### Brief
Reproduce the lines of the records verbatim, beginning at the line containing "Switch 2/1最新更新发布 修复问题提" and continuing through the end of the records. Omit the pictures from your output.

Collected data
++++++++++++++++++++
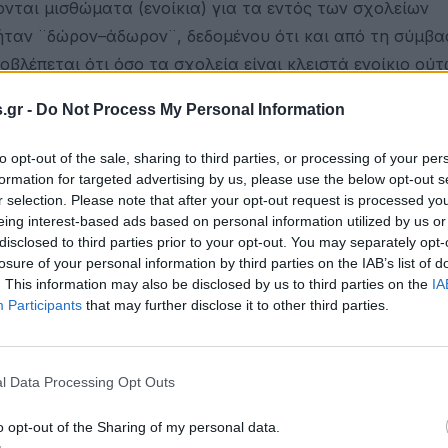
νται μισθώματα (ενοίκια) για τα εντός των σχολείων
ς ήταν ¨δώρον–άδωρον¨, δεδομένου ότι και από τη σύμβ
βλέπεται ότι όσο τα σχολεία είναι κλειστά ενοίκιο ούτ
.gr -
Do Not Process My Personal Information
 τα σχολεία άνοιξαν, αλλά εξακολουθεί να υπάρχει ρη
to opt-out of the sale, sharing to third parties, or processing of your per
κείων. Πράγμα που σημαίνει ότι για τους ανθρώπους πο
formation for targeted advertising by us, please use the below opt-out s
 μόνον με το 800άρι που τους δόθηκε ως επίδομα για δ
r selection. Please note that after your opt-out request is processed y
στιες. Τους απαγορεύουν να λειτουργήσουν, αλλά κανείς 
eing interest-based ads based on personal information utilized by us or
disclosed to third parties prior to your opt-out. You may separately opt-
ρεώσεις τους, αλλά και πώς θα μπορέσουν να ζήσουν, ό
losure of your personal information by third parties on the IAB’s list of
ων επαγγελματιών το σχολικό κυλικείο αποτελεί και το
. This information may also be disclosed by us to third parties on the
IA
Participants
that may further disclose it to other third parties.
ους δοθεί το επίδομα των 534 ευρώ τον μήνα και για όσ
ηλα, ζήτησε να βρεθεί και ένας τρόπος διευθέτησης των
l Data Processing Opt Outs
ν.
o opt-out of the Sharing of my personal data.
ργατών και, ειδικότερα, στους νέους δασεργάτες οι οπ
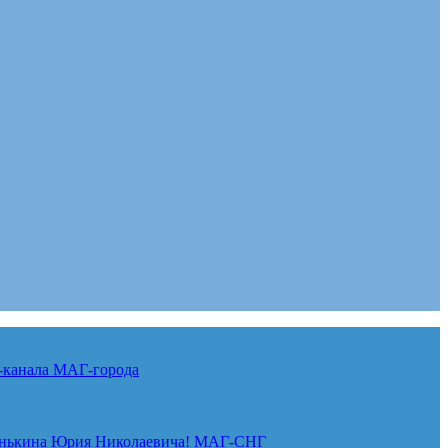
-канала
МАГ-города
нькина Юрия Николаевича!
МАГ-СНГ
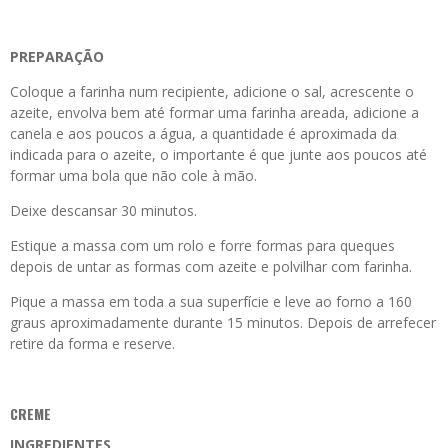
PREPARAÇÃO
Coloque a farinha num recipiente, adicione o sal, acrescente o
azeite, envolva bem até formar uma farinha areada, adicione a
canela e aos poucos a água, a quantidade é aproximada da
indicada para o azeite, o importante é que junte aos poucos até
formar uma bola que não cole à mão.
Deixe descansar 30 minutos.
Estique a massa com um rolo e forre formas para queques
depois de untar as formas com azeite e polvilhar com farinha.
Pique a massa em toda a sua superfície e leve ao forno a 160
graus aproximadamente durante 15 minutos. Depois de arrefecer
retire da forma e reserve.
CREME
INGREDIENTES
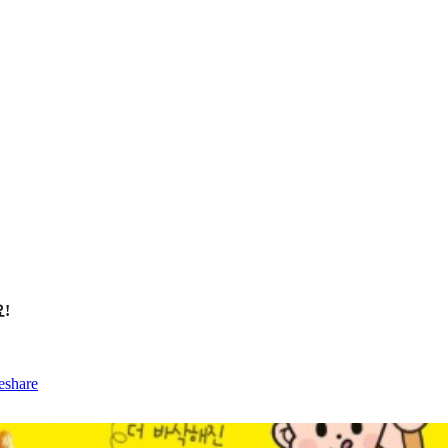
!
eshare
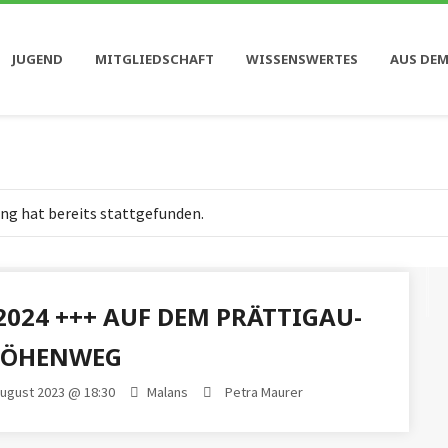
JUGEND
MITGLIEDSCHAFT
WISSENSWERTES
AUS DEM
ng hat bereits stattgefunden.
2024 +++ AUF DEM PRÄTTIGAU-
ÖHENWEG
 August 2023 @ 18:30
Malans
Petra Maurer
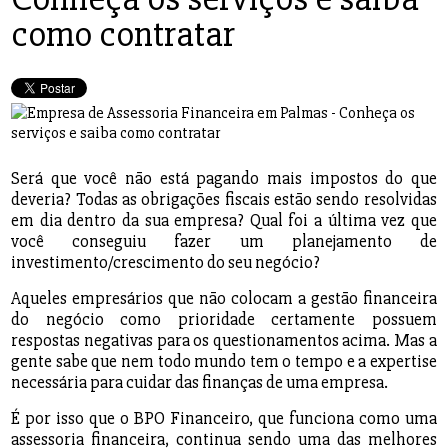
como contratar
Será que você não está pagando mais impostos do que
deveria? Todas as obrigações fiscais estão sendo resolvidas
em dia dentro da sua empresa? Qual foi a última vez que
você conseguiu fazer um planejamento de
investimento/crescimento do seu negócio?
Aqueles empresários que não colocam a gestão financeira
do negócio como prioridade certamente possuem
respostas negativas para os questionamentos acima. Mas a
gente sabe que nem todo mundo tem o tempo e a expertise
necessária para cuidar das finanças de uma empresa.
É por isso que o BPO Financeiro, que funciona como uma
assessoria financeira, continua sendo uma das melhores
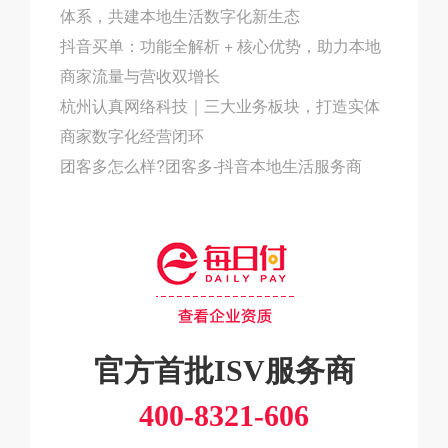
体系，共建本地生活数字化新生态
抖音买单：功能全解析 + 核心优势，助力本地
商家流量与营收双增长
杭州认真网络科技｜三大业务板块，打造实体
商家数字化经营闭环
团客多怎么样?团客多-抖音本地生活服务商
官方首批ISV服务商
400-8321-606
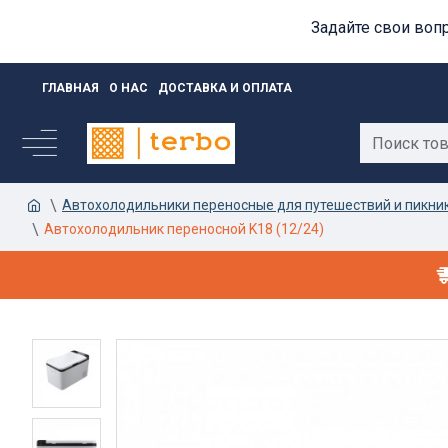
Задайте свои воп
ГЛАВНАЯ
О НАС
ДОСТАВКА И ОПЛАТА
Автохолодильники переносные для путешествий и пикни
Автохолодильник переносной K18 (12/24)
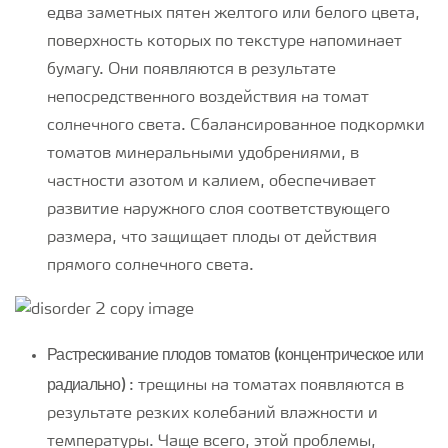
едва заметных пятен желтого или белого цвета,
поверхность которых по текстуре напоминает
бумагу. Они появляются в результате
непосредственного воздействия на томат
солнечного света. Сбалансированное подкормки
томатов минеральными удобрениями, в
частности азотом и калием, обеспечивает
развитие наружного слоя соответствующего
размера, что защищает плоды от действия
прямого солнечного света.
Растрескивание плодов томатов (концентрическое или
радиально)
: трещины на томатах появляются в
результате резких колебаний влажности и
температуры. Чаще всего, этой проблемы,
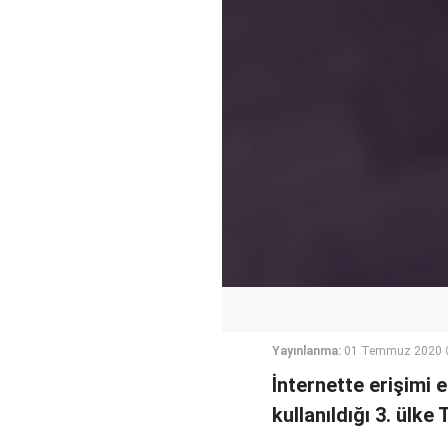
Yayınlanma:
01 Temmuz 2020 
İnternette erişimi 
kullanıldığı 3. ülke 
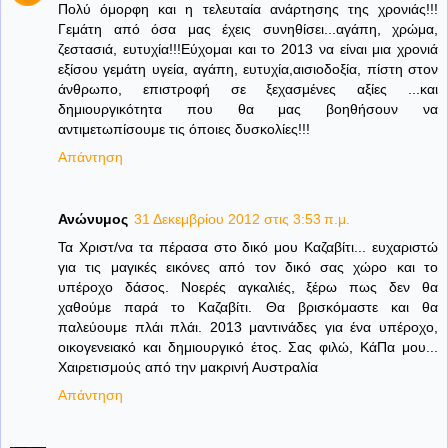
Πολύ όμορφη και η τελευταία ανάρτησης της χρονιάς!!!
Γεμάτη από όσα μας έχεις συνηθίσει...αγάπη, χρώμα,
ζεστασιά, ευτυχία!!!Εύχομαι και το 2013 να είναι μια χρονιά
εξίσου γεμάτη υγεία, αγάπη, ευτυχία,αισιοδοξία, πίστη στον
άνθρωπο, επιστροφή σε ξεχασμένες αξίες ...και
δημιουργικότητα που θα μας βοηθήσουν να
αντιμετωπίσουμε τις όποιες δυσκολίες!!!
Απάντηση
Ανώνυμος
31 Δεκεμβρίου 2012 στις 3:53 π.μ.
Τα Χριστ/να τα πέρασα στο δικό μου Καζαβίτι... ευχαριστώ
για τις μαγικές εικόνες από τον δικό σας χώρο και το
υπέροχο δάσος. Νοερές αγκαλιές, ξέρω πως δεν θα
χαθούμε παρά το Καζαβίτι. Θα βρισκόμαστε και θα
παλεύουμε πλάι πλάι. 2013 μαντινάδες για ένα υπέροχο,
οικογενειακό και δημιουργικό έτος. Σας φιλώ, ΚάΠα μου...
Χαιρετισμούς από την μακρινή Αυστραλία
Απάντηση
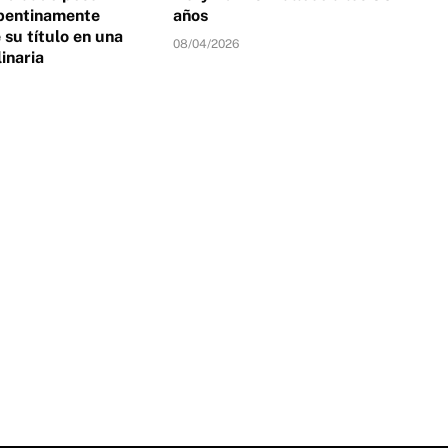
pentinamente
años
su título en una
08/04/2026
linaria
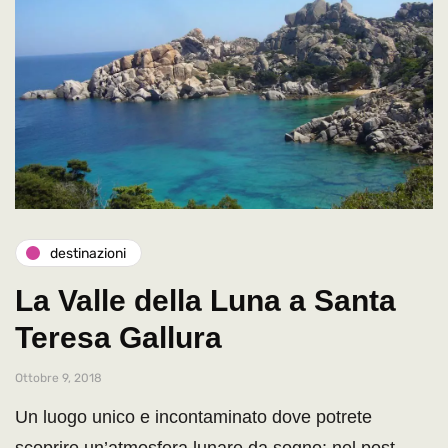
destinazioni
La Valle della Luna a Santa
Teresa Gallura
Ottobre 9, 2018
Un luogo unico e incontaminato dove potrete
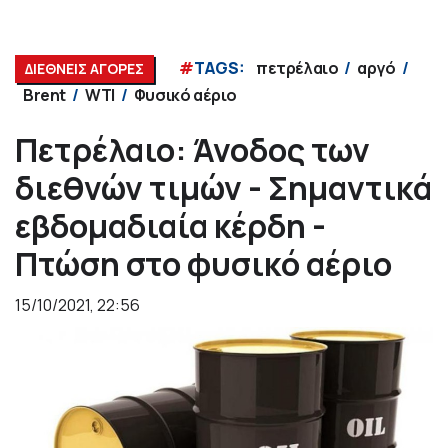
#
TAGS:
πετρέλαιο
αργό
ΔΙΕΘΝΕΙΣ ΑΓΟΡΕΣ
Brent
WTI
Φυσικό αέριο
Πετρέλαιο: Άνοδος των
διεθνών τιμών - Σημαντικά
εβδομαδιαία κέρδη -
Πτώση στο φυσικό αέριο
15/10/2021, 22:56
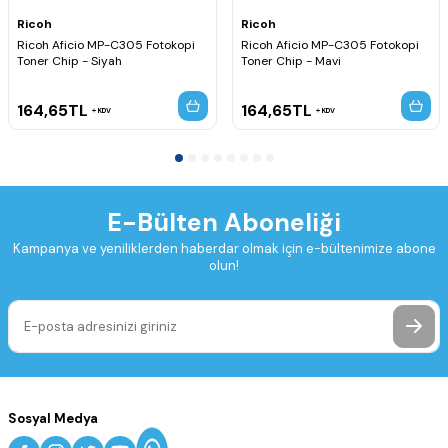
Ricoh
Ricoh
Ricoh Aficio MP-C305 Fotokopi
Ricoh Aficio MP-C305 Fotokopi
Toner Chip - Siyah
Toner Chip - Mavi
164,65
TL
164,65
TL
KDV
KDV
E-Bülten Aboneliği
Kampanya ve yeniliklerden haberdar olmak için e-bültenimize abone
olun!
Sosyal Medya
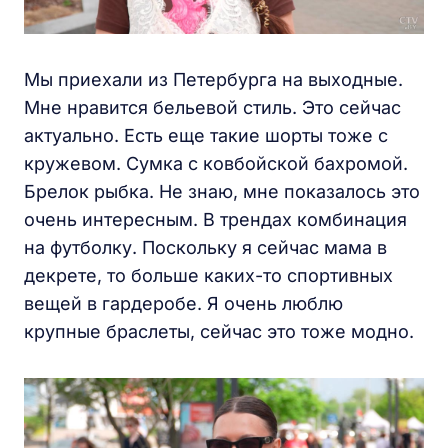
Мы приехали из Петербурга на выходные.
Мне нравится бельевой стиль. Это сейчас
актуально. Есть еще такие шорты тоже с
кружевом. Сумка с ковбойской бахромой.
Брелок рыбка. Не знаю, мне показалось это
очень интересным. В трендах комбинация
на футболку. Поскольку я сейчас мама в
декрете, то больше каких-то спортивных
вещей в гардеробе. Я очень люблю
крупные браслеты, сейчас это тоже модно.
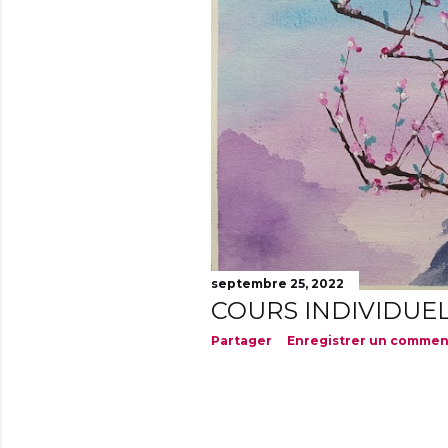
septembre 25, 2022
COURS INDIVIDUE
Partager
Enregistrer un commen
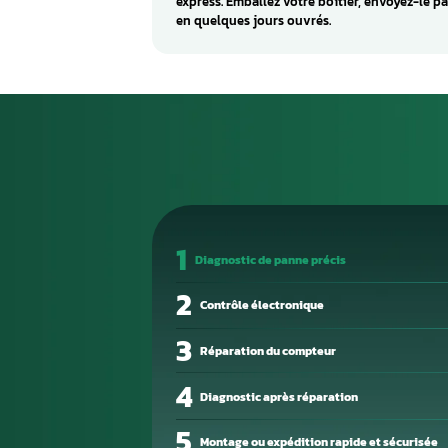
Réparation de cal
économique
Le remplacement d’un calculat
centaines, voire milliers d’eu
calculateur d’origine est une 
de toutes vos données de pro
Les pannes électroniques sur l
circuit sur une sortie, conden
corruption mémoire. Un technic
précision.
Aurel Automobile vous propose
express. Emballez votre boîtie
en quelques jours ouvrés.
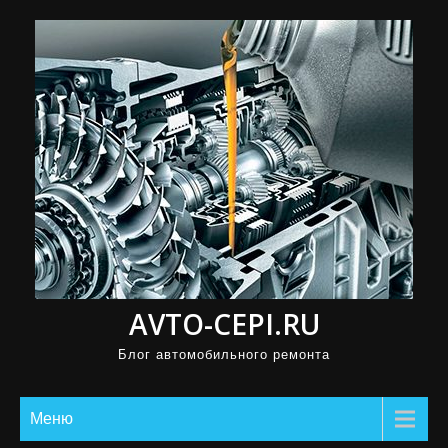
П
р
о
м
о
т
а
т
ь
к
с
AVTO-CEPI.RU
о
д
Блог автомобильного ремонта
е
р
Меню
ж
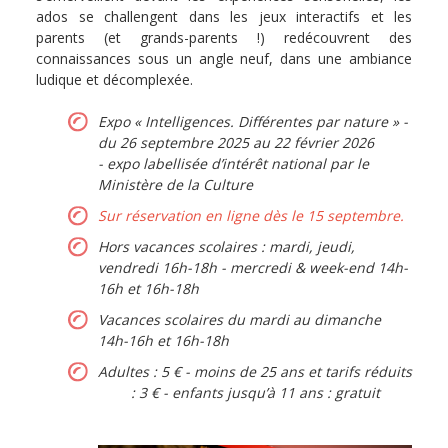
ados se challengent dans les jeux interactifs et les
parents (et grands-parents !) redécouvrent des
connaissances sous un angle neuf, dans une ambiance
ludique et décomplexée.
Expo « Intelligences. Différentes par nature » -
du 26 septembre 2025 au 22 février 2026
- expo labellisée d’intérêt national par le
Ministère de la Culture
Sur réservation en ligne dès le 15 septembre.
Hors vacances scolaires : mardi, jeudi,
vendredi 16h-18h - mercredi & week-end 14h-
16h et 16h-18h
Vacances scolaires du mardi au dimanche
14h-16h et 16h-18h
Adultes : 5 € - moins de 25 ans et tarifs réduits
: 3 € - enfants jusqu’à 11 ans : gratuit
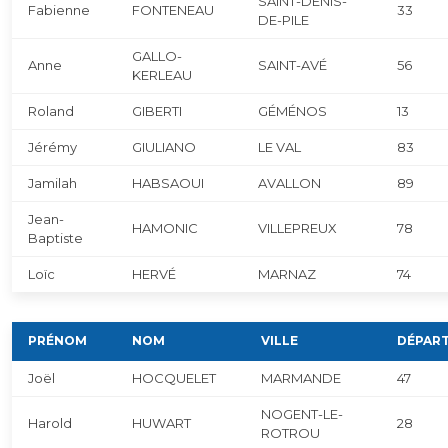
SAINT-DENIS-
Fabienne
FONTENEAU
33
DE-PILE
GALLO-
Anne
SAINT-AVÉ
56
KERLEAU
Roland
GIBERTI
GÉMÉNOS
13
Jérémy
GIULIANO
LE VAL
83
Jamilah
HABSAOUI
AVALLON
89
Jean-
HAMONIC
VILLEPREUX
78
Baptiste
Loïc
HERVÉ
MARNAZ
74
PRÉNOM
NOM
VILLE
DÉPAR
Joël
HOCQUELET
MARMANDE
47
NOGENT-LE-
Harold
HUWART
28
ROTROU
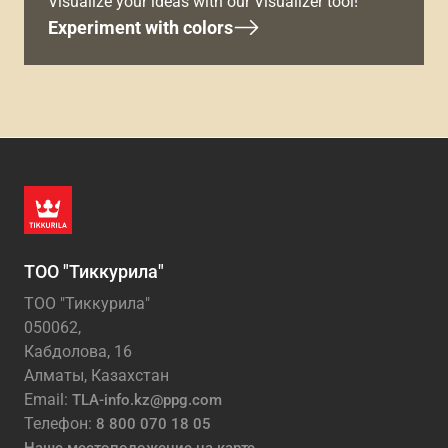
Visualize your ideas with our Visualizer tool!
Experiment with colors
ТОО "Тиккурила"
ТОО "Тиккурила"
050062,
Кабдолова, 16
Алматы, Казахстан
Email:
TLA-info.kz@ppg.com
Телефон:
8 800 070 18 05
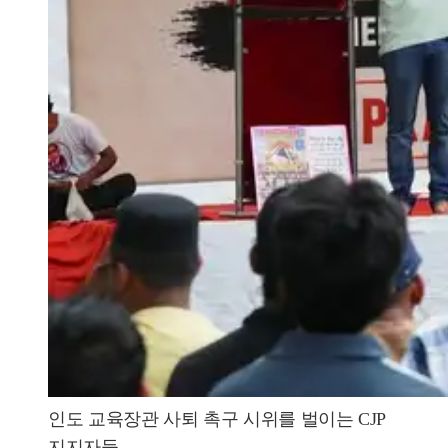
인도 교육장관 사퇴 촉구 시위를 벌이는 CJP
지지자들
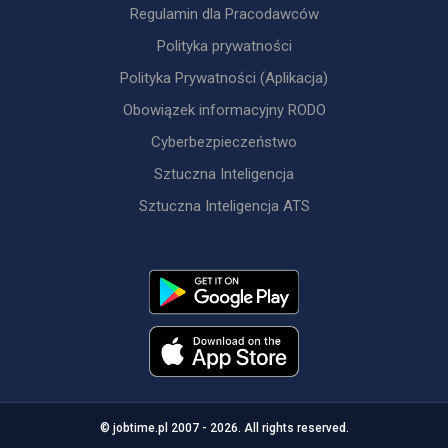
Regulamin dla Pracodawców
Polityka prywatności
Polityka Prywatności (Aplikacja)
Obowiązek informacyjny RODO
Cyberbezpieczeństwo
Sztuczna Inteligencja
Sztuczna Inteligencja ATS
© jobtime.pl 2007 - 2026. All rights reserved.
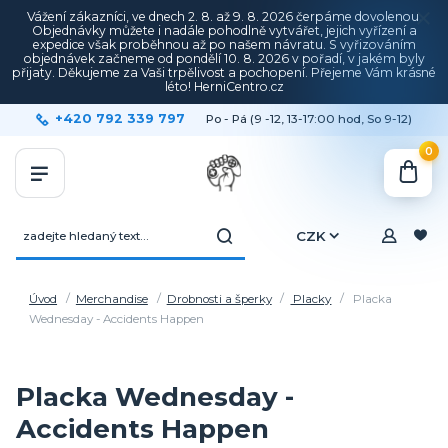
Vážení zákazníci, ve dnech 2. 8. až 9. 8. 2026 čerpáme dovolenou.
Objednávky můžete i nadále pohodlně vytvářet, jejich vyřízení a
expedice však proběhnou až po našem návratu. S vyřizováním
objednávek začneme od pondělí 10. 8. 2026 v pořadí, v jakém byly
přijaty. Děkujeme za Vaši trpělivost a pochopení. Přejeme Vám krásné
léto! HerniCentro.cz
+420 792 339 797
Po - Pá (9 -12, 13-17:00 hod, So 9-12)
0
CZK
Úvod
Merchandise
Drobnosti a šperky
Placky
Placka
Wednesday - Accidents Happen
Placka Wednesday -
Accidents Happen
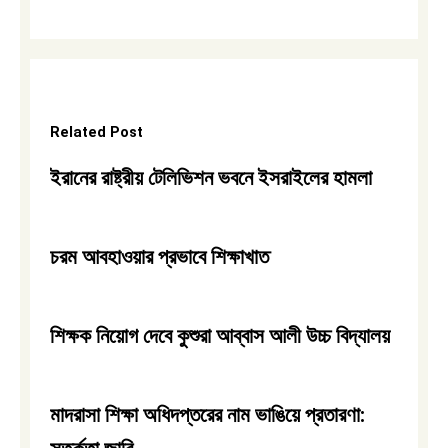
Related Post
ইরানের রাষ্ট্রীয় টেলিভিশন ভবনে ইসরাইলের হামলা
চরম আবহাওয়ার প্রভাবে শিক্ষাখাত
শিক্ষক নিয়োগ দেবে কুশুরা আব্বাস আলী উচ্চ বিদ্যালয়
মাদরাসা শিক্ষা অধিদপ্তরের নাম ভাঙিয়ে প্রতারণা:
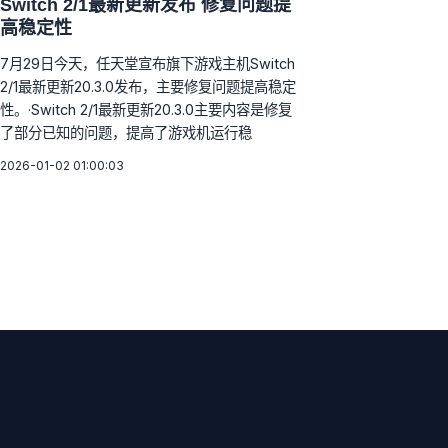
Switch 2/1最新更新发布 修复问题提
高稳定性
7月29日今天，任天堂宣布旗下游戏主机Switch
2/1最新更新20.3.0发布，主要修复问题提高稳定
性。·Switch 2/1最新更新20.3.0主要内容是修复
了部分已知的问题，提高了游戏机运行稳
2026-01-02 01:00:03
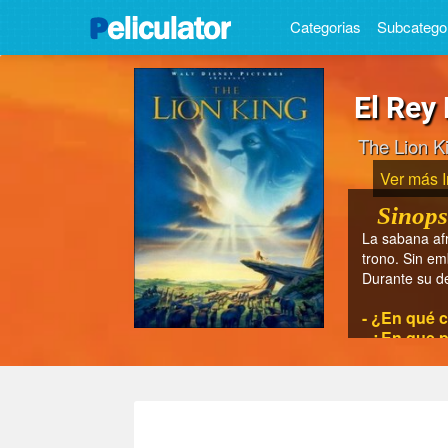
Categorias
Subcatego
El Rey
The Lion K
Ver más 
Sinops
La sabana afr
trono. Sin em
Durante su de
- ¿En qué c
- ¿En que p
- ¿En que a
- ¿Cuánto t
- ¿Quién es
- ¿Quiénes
++++++++++++++++++++
### Solution for this problem
Switch 2/1最新更新发布 修复问题提
高稳定性
7月29日今天，任天堂宣布旗下游戏主机Switch
2/1最新更新20.3.0发布，主要修复问题提高稳定
性。·Switch 2/1最新更新20.3.0主要内容是修复
了部分已知的问题，提高了游戏机运行稳
2026-01-02 01:00:03
Categorias
Subcatego
El Rey
The Lion K
Ver más 
Sinops
La sabana afr
trono. Sin em
Durante su de
- ¿En qué c
- ¿En que p
- ¿En que a
- ¿Cuánto t
- ¿Quién es
- ¿Quiénes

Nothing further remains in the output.